An Imaginative Journey Deeper Into K-12 State Reporting

It’s the third day of the new decade and I’m feeling good, Nina Simone. Before 2019 closed out, I had a chance to listen to a talk on the Future of Data Engineering and I had just watched another nice prose-like approach to explaining Airflow. I was most drawn to how they talked about their data engineering journey in stages and I want to emulate that with my current work in K-12 state reporting.

Unfortunately, unlike these nicely prepared presentations, my blog posts will wind frequently as I figure it all out. I’ll start with a contextualization of the challenge I’m trying to tackle in 2020 and beyond.


I currently work at an innovative charter school organization in the Bay Area and Washington state. When I joined, they had already done significant work to automate a lot of daily tasks using Python/Jupyter Notebooks. There was some work being done on Airflow, but last summer, we kicked that work into overdrive. My primary responsibilites have been reporting student and staff level data to the state. The primary method for districts to submit data is through .txt flat files. Much of the work is abstracted to Student Information Systems (SIS) which are responsible for creating and maintaining the state reporting engines to meet the requirements that the state provides. As one can imagine, every school has a different structure (think traditional school year vs. year-long schools) and providing software that meets every need is challenging. The SIS engines work well enough (certainly way better than expecting individual districts to have the resources to meet these requirements on their own), but they aren’t perfect. Additionally, this work is time consuming and with limited resources for both charter and non-charter K-12 districts, it’s imperative to find and maximize any efficiency edge.

Reimagining State Reporting

I was driving down to LA and was having a nice career chat with my significant other when it hit me: I’m learning data engineering and state reporting has plenty of opportunities to bring data engineering tools to bear on new-but-familiar problems. For now, I’ll summarize the big buckets that will be my focus, most of which came from that car ride and all of which are constantly subject to change.

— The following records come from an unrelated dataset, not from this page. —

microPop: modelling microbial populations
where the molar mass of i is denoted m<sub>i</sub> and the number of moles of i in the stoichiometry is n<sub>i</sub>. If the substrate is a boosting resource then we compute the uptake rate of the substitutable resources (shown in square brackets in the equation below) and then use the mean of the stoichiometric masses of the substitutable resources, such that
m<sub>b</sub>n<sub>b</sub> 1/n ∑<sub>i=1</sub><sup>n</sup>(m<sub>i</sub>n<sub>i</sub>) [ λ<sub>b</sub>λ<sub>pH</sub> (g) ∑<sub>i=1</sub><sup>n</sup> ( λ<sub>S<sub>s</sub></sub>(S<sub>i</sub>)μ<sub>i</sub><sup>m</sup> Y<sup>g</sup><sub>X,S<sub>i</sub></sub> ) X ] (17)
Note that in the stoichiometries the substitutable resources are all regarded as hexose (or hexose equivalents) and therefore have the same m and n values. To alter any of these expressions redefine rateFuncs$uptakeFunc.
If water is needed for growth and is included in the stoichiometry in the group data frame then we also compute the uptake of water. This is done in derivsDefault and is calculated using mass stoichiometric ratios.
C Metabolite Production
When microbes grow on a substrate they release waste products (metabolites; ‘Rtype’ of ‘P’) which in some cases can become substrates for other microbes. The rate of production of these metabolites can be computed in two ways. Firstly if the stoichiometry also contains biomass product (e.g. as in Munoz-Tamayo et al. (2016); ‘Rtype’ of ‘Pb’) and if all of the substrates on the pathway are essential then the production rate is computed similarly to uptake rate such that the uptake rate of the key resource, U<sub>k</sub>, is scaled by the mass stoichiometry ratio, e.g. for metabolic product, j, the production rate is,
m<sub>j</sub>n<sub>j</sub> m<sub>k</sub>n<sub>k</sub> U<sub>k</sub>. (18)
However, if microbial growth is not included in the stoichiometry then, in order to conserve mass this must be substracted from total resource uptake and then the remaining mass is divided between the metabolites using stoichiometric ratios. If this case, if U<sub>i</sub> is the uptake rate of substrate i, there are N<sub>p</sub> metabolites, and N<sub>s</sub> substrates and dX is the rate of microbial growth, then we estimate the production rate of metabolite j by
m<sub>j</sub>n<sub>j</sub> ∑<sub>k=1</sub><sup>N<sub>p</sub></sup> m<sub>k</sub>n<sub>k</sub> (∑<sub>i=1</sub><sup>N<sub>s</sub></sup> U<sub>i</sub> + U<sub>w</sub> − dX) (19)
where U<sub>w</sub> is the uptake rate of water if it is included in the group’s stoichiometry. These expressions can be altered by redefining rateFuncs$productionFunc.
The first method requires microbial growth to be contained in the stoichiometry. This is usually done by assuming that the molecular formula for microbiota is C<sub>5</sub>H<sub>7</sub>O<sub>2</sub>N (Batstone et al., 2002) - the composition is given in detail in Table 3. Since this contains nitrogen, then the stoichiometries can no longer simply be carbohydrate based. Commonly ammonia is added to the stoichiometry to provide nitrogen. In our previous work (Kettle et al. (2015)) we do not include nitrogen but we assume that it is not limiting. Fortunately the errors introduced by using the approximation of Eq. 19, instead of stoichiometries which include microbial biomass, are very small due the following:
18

Though state reporting requirements change year to year, most of the mechanics are fairly constant:

  • Download the file
  • Submit the file to the state system
  • Receive and resolve errors
  • Validate the final submission against expected values (QA)

It’s time consuming, but such a good opportunity for a computer to do what a computer does best: get. stuff. done. and fast. and tirelessly.


Although my primary responsibility is to report the data, the data is often changed by other parties. With so many hands in the kitchen, sometimes data is injected into the system that will be flagged later as an issue when I submit the data. We don’t quite need a data streaming monitoring solution, but even a daily download of changes made in systems can reveal early points of concerns. Additionally, it’s occasionally helpful (and maybe even critical) to know about data even further in the past. In “the moment” monitoring will allow us to address issues without waiting until the issue is no longer top of mind.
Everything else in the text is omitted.